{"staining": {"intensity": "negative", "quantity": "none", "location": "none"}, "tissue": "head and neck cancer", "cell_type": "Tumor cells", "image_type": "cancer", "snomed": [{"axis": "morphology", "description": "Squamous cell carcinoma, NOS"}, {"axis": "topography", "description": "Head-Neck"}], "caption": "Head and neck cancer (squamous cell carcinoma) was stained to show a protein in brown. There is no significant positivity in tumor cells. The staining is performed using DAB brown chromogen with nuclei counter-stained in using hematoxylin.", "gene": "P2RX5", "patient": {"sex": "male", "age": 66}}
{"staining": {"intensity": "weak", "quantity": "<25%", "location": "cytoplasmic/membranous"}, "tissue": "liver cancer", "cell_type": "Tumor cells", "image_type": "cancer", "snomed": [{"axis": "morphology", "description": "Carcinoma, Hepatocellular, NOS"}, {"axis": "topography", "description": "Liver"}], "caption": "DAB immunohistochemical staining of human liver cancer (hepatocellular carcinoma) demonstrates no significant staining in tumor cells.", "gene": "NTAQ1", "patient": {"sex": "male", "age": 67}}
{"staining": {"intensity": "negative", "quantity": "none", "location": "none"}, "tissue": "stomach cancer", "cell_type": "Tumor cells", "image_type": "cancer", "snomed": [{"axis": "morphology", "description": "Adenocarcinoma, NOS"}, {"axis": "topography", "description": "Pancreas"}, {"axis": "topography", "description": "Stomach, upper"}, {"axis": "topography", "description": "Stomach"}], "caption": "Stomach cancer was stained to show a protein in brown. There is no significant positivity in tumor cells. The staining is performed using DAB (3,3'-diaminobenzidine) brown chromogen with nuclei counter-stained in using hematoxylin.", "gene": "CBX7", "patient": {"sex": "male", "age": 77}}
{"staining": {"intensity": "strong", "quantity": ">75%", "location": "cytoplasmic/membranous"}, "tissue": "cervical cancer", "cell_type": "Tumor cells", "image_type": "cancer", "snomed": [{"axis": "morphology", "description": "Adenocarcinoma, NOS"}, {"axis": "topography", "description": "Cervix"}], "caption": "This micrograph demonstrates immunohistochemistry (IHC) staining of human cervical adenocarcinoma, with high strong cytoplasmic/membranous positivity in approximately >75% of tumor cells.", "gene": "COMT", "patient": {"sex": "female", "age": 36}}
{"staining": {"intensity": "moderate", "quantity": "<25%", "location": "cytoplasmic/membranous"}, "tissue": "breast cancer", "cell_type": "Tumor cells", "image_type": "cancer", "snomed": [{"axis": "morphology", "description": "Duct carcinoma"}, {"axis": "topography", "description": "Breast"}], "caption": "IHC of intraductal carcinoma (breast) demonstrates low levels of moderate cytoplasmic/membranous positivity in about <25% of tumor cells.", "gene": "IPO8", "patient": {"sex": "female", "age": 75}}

§ What the exercise asks
Your response should consist of the full listing, exactly as written.

§ Output for this exercise
{"staining": {"intensity": "negative", "quantity": "none", "location": "none"}, "tissue": "head and neck cancer", "cell_type": "Tumor cells", "image_type": "cancer", "snomed": [{"axis": "morphology", "description": "Squamous cell carcinoma, NOS"}, {"axis": "topography", "description": "Head-Neck"}], "caption": "Head and neck cancer (squamous cell carcinoma) was stained to show a protein in brown. There is no significant positivity in tumor cells. The staining is performed using DAB brown chromogen with nuclei counter-stained in using hematoxylin.", "gene": "P2RX5", "patient": {"sex": "male", "age": 66}}
{"staining": {"intensity": "weak", "quantity": "<25%", "location": "cytoplasmic/membranous"}, "tissue": "liver cancer", "cell_type": "Tumor cells", "image_type": "cancer", "snomed": [{"axis": "morphology", "description": "Carcinoma, Hepatocellular, NOS"}, {"axis": "topography", "description": "Liver"}], "caption": "DAB immunohistochemical staining of human liver cancer (hepatocellular carcinoma) demonstrates no significant staining in tumor cells.", "gene": "NTAQ1", "patient": {"sex": "male", "age": 67}}
{"staining": {"intensity": "negative", "quantity": "none", "location": "none"}, "tissue": "stomach cancer", "cell_type": "Tumor cells", "image_type": "cancer", "snomed": [{"axis": "morphology", "description": "Adenocarcinoma, NOS"}, {"axis": "topography", "description": "Pancreas"}, {"axis": "topography", "description": "Stomach, upper"}, {"axis": "topography", "description": "Stomach"}], "caption": "Stomach cancer was stained to show a protein in brown. There is no significant positivity in tumor cells. The staining is performed using DAB (3,3'-diaminobenzidine) brown chromogen with nuclei counter-stained in using hematoxylin.", "gene": "CBX7", "patient": {"sex": "male", "age": 77}}
{"staining": {"intensity": "strong", "quantity": ">75%", "location": "cytoplasmic/membranous"}, "tissue": "cervical cancer", "cell_type": "Tumor cells", "image_type": "cancer", "snomed": [{"axis": "morphology", "description": "Adenocarcinoma, NOS"}, {"axis": "topography", "description": "Cervix"}], "caption": "This micrograph demonstrates immunohistochemistry (IHC) staining of human cervical adenocarcinoma, with high strong cytoplasmic/membranous positivity in approximately >75% of tumor cells.", "gene": "COMT", "patient": {"sex": "female", "age": 36}}
{"staining": {"intensity": "moderate", "quantity": "<25%", "location": "cytoplasmic/membranous"}, "tissue": "breast cancer", "cell_type": "Tumor cells", "image_type": "cancer", "snomed": [{"axis": "morphology", "description": "Duct carcinoma"}, {"axis": "topography", "description": "Breast"}], "caption": "IHC of intraductal carcinoma (breast) demonstrates low levels of moderate cytoplasmic/membranous positivity in about <25% of tumor cells.", "gene": "IPO8", "patient": {"sex": "female", "age": 75}}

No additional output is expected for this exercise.